WORK TO BE COMPLETED: Repeat precisely the span of lines below that opens with the line containing "thumb ip: (916, 777)" and closes with the line containing "index mcp: (1001, 741)", both included.

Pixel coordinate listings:
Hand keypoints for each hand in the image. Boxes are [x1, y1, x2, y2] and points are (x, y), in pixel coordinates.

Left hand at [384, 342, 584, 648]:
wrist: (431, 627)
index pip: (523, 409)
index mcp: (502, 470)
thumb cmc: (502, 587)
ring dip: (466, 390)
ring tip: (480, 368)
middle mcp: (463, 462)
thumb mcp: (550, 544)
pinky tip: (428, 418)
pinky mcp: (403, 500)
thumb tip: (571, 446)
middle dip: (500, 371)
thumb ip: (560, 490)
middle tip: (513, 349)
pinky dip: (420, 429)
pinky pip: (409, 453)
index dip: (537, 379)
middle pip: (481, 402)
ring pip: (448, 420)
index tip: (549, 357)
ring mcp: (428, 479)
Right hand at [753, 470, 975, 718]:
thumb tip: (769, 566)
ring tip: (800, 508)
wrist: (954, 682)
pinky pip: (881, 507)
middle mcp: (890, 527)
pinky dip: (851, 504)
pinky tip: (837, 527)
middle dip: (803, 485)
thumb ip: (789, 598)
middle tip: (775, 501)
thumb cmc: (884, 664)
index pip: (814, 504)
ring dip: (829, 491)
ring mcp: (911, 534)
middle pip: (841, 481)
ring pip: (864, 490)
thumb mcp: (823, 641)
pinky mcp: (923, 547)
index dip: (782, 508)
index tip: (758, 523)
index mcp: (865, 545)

* * *

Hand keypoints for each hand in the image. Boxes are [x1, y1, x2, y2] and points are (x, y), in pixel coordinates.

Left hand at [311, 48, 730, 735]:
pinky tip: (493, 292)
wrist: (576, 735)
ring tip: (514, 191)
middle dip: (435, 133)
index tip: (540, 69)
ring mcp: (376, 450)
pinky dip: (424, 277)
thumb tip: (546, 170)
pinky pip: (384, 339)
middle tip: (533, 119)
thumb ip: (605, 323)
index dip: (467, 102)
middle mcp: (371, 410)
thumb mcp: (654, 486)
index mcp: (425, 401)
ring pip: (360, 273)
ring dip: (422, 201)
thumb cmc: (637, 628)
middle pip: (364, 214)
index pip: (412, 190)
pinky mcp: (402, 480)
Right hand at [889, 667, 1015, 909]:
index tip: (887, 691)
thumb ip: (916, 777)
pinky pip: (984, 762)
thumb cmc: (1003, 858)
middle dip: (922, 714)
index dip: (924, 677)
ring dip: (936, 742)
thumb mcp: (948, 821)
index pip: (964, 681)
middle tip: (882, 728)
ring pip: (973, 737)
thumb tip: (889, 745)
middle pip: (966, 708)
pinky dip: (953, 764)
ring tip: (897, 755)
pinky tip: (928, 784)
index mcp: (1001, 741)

RESPONSE AREA:
thumb ip: (916, 777)
pinky pip: (984, 762)
thumb cmc: (1003, 858)
middle dip: (922, 714)
index dip: (924, 677)
ring dip: (936, 742)
thumb mcp: (948, 821)
index pip: (964, 681)
middle tip: (882, 728)
ring pip: (973, 737)
thumb tip: (889, 745)
middle pip: (966, 708)
pinky dip: (953, 764)
ring tip: (897, 755)
pinky tip: (928, 784)
index mcp: (1001, 741)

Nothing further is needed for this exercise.